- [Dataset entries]
::::

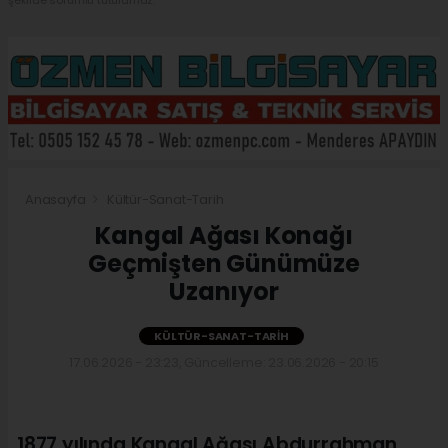
şekilde sorumlu tutulamaz.
Anasayfa
Kültür-Sanat-Tarih
Kangal Ağası Konağı
Geçmişten Günümüze
Uzanıyor
KÜLTÜR-SANAT-TARIH
17.06.2026 - 23:23, Güncelleme: 23.06.2026 - 20:15
1877 yılında Kangal Ağası Abdurrahman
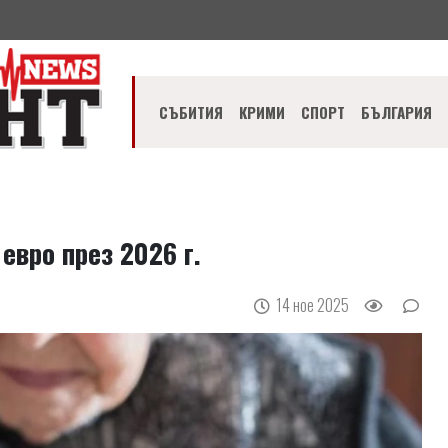
СЪБИТИЯ
КРИМИ
СПОРТ
БЪЛГАРИЯ
евро през 2026 г.
14 ное 2025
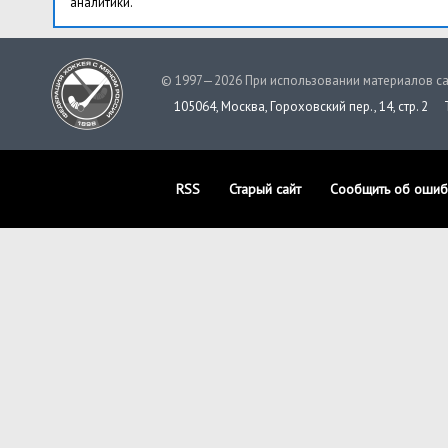
аналитики.
© 1997—2026 При использовании материалов са
105064, Москва, Гороховский пер., 14, стр. 2
RSS
Старый сайт
Сообщить об ошиб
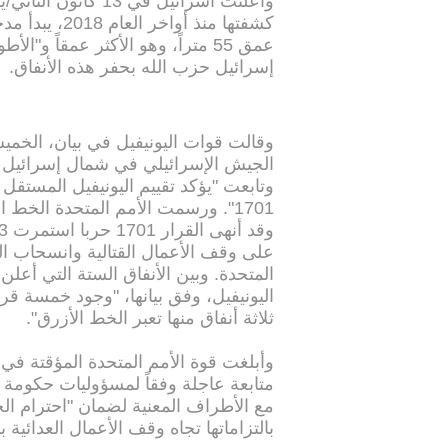
وأعلنت اسرائيل في 
كشفتها منذ أو
عمق 55 متراً، وهو الأكثر عمقاً و"
إسرائيل حزب الله بحفر هذه الأنفاق.
وقالت قوات اليونيفيل في بيان، الخميس
الجيش الإسرائيلي في شمال إسرائيل بال
وتابعت "يؤكد تقييم اليونيفيل المستقل 
على وقف الأعمال القتالية وانسحاب الق
المتحدة. وبين الأنفاق الستة التي أعلن
اليونيفيل، وفق بيانها، "وجود خمسة قر
ثلاثة أنفاق منها تعبر الخط الأزرق".
وأبلغت قوة الأمم المتحدة المؤقتة في ج
مع الأطراف المعنية لضمان "احترام ال
بالتزاماتها تجاه وقف الأعمال العدائية بموج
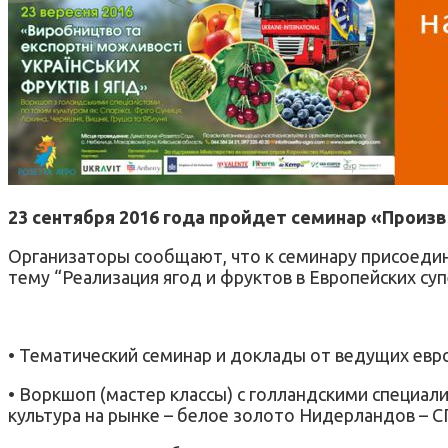
23 сентября 2016 года пройдет семинар «Произ
Организаторы сообщают, что к семинару присоедини
тему “Реализация ягод и фруктов в Европейских су
• Тематический семинар и доклады от ведущих евр
• Воркшоп (мастер классы) с голландскими специали
культура на рынке – белое золото Нидерландов – 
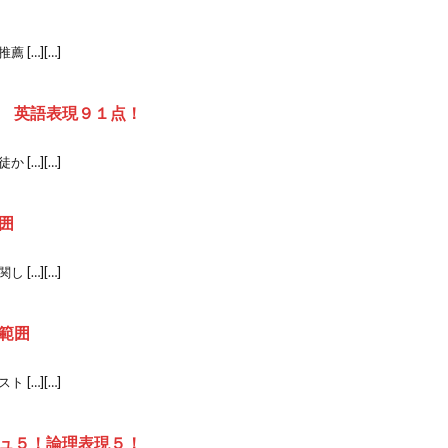
[…][…]
 英語表現９１点！
[…][…]
囲
[…][…]
範囲
[…][…]
ュ５！論理表現５！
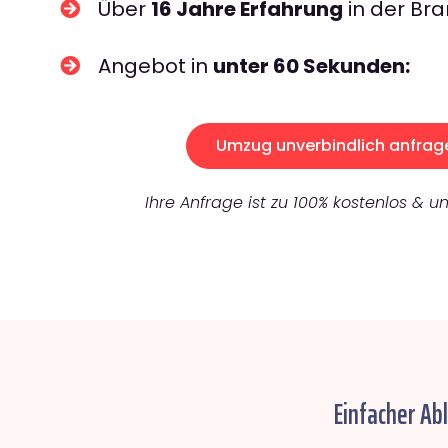
Über
16 Jahre Erfahrung
in der Bra
Angebot in
unter 60 Sekunden:
Umzug unverbindlich anfrag
Ihre Anfrage ist zu 100% kostenlos & un
Einfacher Ab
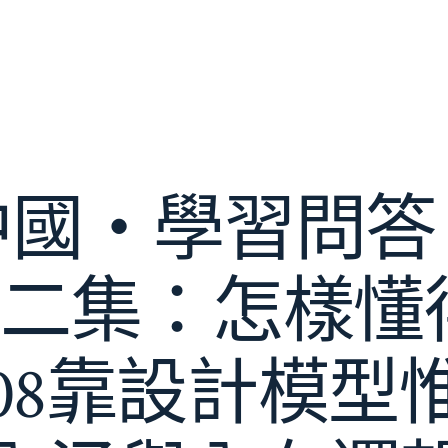
中國・學習問答
 第二集：怎樣
08靠設計模型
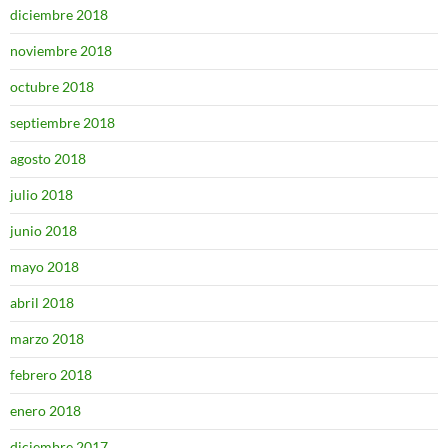
diciembre 2018
noviembre 2018
octubre 2018
septiembre 2018
agosto 2018
julio 2018
junio 2018
mayo 2018
abril 2018
marzo 2018
febrero 2018
enero 2018
diciembre 2017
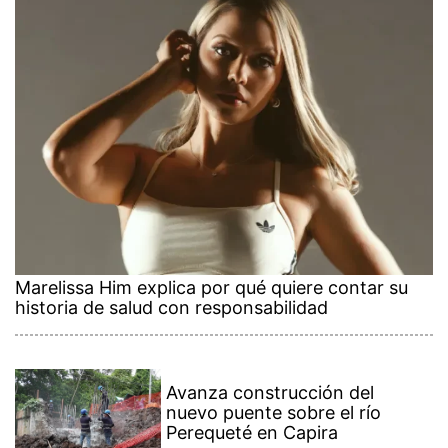
Marelissa Him explica por qué quiere contar su
historia de salud con responsabilidad
Avanza construcción del
nuevo puente sobre el río
Perequeté en Capira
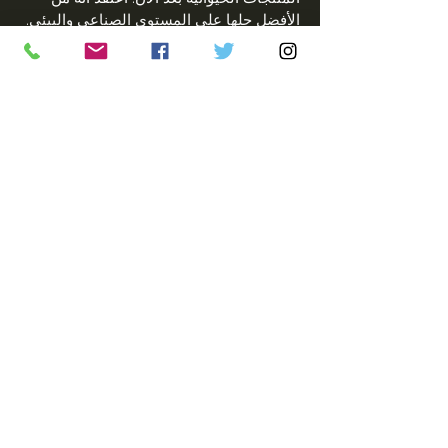
الأفضل حلها على المستوى الصناعي والبيئي.
يجب معالجة قضايا الزيادة السكانية والإفراط
في الاستهلاك. يجب تعزيز ثقافة الوعي بكيفية
تأثير قرارات الفرد على العالم من حولهم.
يجب وضع المزيد من المعايير للصناعة من
حيث طريقة عملها والشفافية التي توفرها
للمستهلكين. ما زلت أؤيد هذا التغيير كطالب
جامعي وناشط في مجال حقوق الحيوان.
© 2021 بواسطة GirlPlanet فريق إيرث التعاوني مع
Wix.com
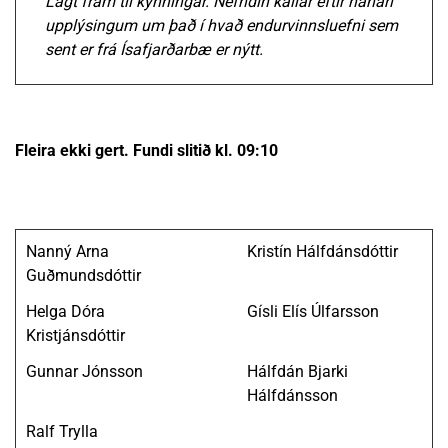
Lagt fram til kynningar. Nefndin kallar eftir nánari
upplýsingum um það í hvað endurvinnsluefni sem
sent er frá Ísafjarðarbæ er nýtt.
Fleira ekki gert. Fundi slitið kl. 09:10
Nanný Arna
Kristín Hálfdánsdóttir
Guðmundsdóttir
Helga Dóra
Gísli Elís Úlfarsson
Kristjánsdóttir
Gunnar Jónsson
Hálfdán Bjarki
Hálfdánsson
Ralf Trylla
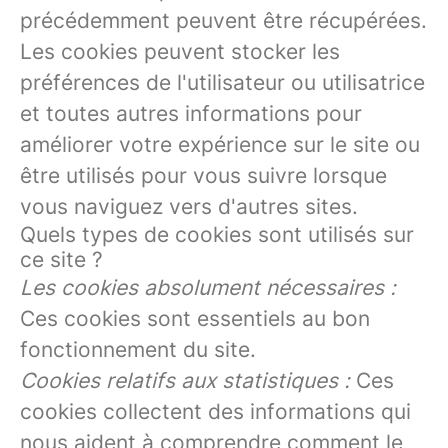
précédemment peuvent être récupérées.
Les cookies peuvent stocker les
préférences de l'utilisateur ou utilisatrice
et toutes autres informations pour
améliorer votre expérience sur le site ou
être utilisés pour vous suivre lorsque
vous naviguez vers d'autres sites.
Quels types de cookies sont utilisés sur
ce site ?
Les cookies absolument nécessaires :
Ces cookies sont essentiels au bon
fonctionnement du site.
Cookies relatifs aux statistiques :
Ces
cookies collectent des informations qui
nous aident à comprendre comment le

::::

- [To-do item] Each line above that includes the word "sont" is to be copied.

- [Written solution]
Quels types de cookies sont utilisés sur
Ces cookies sont essentiels au bon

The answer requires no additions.